Teks Dokumen:
Derajat kedua, tidak makan selama dua hingga tiga hari dan itu sudah biasa. Derajat ketiga, makan sekali dalam sehari semalam dan ini yang paling sedikit.  Diriwayatkan oleh Abu Said Al-Khudri bahwa Nabi Saw., apabila makan siang, tidak makan malam. Dan apabila makan malam, beliau tidak makan siang. Nabi Saw. bersabda kepada Aisyah ra, "Janganlah kamu berlebih-lebihan, karena dua kali makan dalam sehari termasuk berlebih-lebihan."

Ketiga, menentukan jenis makanan. Menurut Ghazâlî, lapar yang terpuji adalah yang tidak membuat lalai dari mengingat Allah Ta'ala. Apabila melampaui batas, ia pun lalai, kecuali orang yang dikuasai syahwat yang besar sehingga melakukan itu untuk mematahkannya. Jika tidak begitu, maka sebaik-baik perbuatan ialah yang pertengahan. Kemudian untuk mematahkan syahwat ini ada dua kejelekan yang harus dihindari.

Data Tersedia:
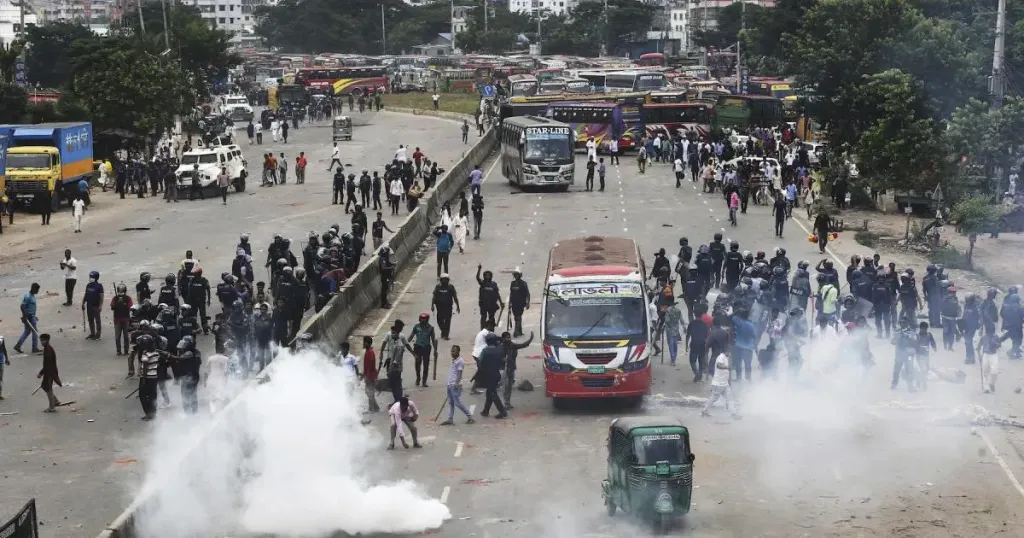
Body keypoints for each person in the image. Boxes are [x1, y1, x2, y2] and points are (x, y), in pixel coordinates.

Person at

Tugas Anda:
1 – Tuliskan semua tokoh manusia yang disebut dalam teks tentang kadar makan.
2 – Teruskan teks tentang kadar makan, mulai setelah kalimat terakhirnya.
Listing di atas tidak berkaitan dengan teks tentang kadar makan.

Jawaban Tiap Tugas:
1 – Abu Said Al-Khudri, Nabi Saw., Aisyah ra, Ghazâlî

2 –
(1) Barangkali ia makan sendirian hingga tidak makan bersama orang-orang. Ini adalah syirik tersembunyi yang dapat menjerumuskan pelakunya ke dalam perilaku munafik;

(2) Ingin dikenal sebagai orang yang sedikit makannya dan memelihara diri. Maka ia telah meninggalkan kejelekan yang ringan dan melakukan kejelekan yang lebih besar, yaitu mencari kedudukan dan ketenaran.[7]

Abu Sulaiman berkata, "Apabila timbul seleramu sedang engkau telah meninggalkannya, maka ambillah sedikit darinya dan jangan turuti keinginan nafsumu sehingga engkau telah menghilangkan syahwat dari dirimu. Engkau telah mengurangi nafsumu karena tidak memenuhi keinginannya untuk dinikmatinya. Dengan begitu, engkau telah menghilangkan syahwat dan menentang nafsu."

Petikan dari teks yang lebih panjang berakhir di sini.